Midlands cities performing well in growth report

Matthew Hammond

Cities in the Midlands are performing above the UK average in terms of their growth, a new report has concluded.

The 2016 Good Growth for Cities Index is produced by PwC in collaboration with think-tank, Demos.

The report, the fifth produced by the pairing, measures the performance of 42 of the UK’s largest cities, England’s Local Enterprise Partnerships and the new Combined Authorities against a basket of categories defined by the public and business as key to local socio-economic success.

Moving beyond a simple measure of gross value-added (GVA), the 10 factors assessed by the index include jobs, health, income and skills, work-life balance, house-affordability, travel-to-work times, income equality and pollution, as well as business start-ups.

The 2016 report says that the eight cities in the Midlands included in the index – which somewhat bizarrely includes Milton Keynes – are performing well on:

•    Jobs, where half of the cities are above UK average level.
•    Health and new businesses per head, where almost half of the cities in the region are above average, and the rest at the UK average level.
•    Transport and environment, where all cities in the Midlands score around the UK average, or above in the cases of Coventry and Milton Keynes.

The index also reveals that Leicester, Coventry and Nottingham are all performing at or above the UK average on all measures. Stoke and Derby are close behind with only one measure each falling below average.

Milton Keynes is rated as the best performing city – although its somewhat dubious claim to be in the Midlands questions its relevance – ranking 7th overall in the UK. It has the most wide-ranging score profile being above average for jobs, income, health, new businesses, owner occupation and environment but below average on elements such as work-life balance, housing affordability and income distribution.
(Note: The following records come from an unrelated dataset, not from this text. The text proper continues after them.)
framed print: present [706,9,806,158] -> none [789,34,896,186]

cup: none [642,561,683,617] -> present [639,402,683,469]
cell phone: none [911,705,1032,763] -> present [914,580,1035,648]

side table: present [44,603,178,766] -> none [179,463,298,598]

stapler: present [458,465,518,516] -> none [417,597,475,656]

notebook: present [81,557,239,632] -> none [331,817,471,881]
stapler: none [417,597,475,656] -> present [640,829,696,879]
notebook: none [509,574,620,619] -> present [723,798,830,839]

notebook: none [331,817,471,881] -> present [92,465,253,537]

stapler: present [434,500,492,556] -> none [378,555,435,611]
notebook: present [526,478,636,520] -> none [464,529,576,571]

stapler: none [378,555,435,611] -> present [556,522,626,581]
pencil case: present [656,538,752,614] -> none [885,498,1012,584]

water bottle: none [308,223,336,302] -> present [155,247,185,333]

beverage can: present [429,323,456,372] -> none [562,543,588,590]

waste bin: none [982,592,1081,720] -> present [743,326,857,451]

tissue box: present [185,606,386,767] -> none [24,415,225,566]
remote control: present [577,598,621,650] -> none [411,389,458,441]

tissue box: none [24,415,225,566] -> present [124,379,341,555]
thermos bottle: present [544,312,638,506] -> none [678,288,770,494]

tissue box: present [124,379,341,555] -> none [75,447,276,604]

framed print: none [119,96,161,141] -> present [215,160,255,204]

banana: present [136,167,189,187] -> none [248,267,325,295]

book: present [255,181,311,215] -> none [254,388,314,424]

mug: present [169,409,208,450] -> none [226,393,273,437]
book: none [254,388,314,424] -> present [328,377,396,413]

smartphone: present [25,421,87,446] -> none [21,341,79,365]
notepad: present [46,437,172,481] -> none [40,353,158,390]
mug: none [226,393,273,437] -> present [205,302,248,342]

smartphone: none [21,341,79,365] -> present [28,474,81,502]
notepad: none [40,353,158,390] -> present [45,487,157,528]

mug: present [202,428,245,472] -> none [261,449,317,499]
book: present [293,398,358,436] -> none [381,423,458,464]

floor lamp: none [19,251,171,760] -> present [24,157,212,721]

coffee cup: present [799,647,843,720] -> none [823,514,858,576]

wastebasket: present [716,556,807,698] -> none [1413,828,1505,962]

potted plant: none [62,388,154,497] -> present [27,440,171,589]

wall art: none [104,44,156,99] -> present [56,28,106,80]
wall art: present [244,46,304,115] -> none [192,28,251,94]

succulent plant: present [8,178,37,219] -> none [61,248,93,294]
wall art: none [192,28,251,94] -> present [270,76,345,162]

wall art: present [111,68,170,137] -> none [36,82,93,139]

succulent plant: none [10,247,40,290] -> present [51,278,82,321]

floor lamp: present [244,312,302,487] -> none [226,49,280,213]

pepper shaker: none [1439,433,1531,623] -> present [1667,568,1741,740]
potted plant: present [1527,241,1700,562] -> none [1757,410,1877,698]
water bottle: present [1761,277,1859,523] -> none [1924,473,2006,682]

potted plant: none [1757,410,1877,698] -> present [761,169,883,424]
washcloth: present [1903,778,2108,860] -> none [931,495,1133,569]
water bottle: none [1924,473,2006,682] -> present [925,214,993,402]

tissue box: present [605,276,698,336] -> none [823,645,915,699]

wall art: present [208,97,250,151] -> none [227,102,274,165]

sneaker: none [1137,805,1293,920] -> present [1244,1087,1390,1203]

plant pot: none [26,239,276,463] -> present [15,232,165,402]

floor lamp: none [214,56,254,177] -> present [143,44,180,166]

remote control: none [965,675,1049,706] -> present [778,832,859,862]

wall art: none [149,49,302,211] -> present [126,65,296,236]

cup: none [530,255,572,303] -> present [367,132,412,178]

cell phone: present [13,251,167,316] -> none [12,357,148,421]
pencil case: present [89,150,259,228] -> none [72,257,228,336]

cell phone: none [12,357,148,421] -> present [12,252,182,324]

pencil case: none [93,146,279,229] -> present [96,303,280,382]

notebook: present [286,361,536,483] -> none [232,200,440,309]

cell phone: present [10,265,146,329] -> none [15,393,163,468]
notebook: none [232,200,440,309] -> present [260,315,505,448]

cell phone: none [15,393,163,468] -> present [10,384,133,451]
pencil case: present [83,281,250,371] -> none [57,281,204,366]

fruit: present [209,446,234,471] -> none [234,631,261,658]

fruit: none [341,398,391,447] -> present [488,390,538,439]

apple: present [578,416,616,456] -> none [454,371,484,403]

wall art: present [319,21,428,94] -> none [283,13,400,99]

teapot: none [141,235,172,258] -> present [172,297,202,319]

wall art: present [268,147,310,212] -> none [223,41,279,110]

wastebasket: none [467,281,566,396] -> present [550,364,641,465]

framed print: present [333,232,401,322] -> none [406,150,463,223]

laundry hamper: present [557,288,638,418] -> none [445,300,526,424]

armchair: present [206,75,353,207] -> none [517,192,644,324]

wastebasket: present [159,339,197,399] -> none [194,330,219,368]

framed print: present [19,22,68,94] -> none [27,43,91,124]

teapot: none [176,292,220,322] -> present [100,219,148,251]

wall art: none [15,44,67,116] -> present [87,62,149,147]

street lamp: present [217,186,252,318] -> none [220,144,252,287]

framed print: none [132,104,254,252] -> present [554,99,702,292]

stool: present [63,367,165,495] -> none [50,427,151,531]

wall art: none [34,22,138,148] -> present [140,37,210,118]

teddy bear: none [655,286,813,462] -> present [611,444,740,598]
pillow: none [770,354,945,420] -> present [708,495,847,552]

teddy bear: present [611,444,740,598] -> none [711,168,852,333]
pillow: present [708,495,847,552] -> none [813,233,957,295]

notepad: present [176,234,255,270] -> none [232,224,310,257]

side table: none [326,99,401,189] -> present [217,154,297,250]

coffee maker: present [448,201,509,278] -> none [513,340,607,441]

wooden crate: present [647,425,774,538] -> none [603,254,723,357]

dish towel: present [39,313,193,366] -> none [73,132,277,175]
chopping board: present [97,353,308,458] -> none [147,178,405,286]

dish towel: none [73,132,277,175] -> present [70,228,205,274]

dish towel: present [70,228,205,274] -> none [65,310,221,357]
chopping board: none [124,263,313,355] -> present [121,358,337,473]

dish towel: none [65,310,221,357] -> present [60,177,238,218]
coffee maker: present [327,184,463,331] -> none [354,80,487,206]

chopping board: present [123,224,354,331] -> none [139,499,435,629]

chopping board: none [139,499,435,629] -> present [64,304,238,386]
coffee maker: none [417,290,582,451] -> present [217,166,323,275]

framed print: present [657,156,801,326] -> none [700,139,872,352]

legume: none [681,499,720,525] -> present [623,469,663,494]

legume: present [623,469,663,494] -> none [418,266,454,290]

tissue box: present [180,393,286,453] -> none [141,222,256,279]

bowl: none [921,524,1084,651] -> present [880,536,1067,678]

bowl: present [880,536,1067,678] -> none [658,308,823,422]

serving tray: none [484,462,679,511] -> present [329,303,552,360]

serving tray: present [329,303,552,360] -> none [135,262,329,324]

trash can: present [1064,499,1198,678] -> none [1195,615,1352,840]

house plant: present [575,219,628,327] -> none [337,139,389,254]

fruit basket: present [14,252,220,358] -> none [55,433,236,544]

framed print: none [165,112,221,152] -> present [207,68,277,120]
When compared with the 2015 index, the category with the largest improvement in score is job. These improvements are in line with the national trend. Across the region, the categories that have seen the biggest score reductions are owner occupation and work-life balance.

Commenting on the region’s performance, Matthew Hammond, regional chairman for PwC in the Midlands, said the index made encouraging reading.

“Birmingham remains the most investable city for real estate in the UK ahead of Manchester, Edinburgh and London and as the capital of the Midlands remains the first-choice destination for those relocating out of London,” he said.

“The investments in infrastructure including rail, metro trams and HS2 combined with high levels of commercial and residential development activity across the city are making a dramatic difference to the look, feel and welcome the city provides to visitors.  Our reputation, image and profile beyond the boundaries of our region is changing and for the better.

“The West Midlands Combined Authority area fares favourably in our Good Growth report too, sitting third in the UK, a springboard for the advent of an elected Mayor in 2017 to take the region further forward.”

He said the challenge in 2017 and beyond would be for the region’s public, civic, business, education and civic leaders to work together to deliver wider economic, employment and skills benefits.